CRíTICA: «Bestias del sur salvaje»
Una nueva tierra surgida de entre las aguas
Mikel INSAUSTI
Hay películas que cambian la evolución del cine, descubriendo que no todo está visto, y que todavía se puede sorprender al espectador con historias jamás contadas. Benh Zeitlin ha creado un universo nuevo partiendo de la nada, sin efectos especiales, sin decorados, sin apenas otros recursos que la naturaleza misma contemplada con una mirada diferente. Su elemental pero visionaria puesta en escena supera en capacidad imaginativa a todas las superproducciones apocalípticas de los grandes estudios, por lo que tiene de íntimo y emocionante aliento legendario.
El poder de fascinación de «Bestias del sur salvaje» radica en la base real de su propuesta, porque todo ese exotismo está inspirado en una comunidad independiente de pescadores, localizada en Louisiana, que se llama Terrebonne. De ahí parte una forma de vida insólita, la propia del Delta del Mississippi y las zonas habitadas donde hay tanta extensión de agua como de tierra firme. Zeitlin rebautiza el lugar como La Isla de Charles Doucet, aunque allí todos lo conocen por La Bañera. Estas gentes son auténticos supervivientes que construyen sus casas y sus embarcaciones con materiales reciclados, pura chatarra y bidones de plástico, que les son suficientes para salir ingeniosamente a flote.

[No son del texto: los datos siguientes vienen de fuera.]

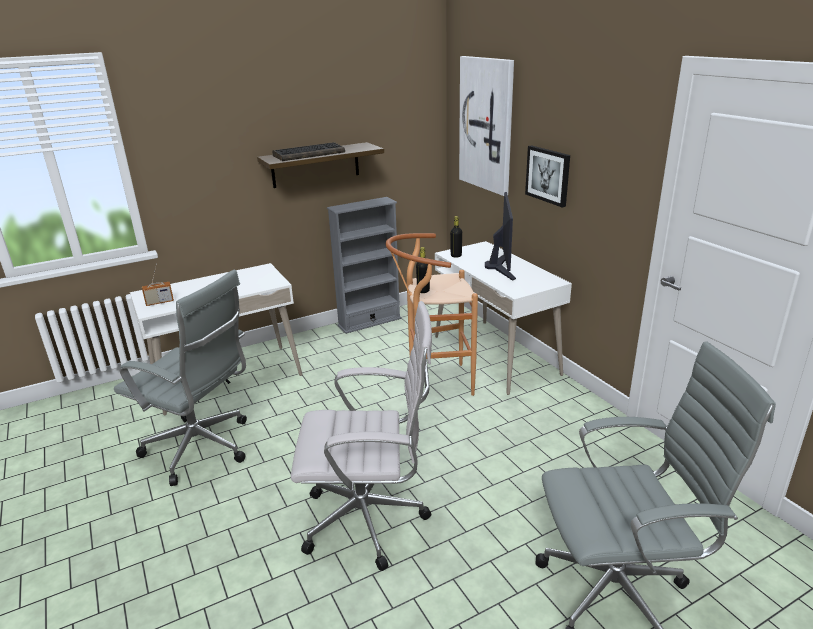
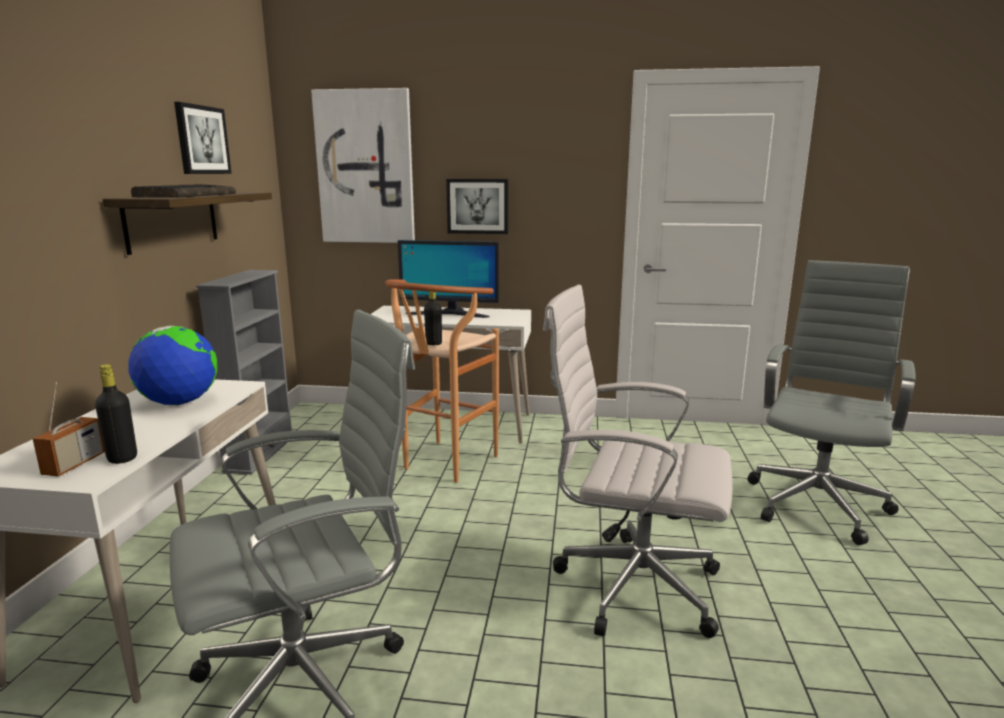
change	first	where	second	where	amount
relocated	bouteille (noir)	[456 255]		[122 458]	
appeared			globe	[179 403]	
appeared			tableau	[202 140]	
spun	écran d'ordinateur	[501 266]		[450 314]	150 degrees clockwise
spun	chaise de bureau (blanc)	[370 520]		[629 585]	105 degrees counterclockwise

Lo que les separa de la civilización es un enorme dique, y, cuando reciben visita del exterior, son helicópteros de la policía que les ordenan abandonar sus hogares ante la inminente llegada de un huracán como el Katrina. Animados por el alcohol casero, algunos de ellos prefieren resistir, como el padre de la heroína del relato. La pequeña Hushpuppy está a punto de quedarse sola, situación para la que su progenitor la ha estado preparando, porque una enfermedad se lo va a llevar antes de que ella pueda encontrar a la madre ausente. Pero la sobrehumana fuerza de la niña es de dimensiones mitológicas, como los «uros», esos feroces animales venidos de la desglaciación.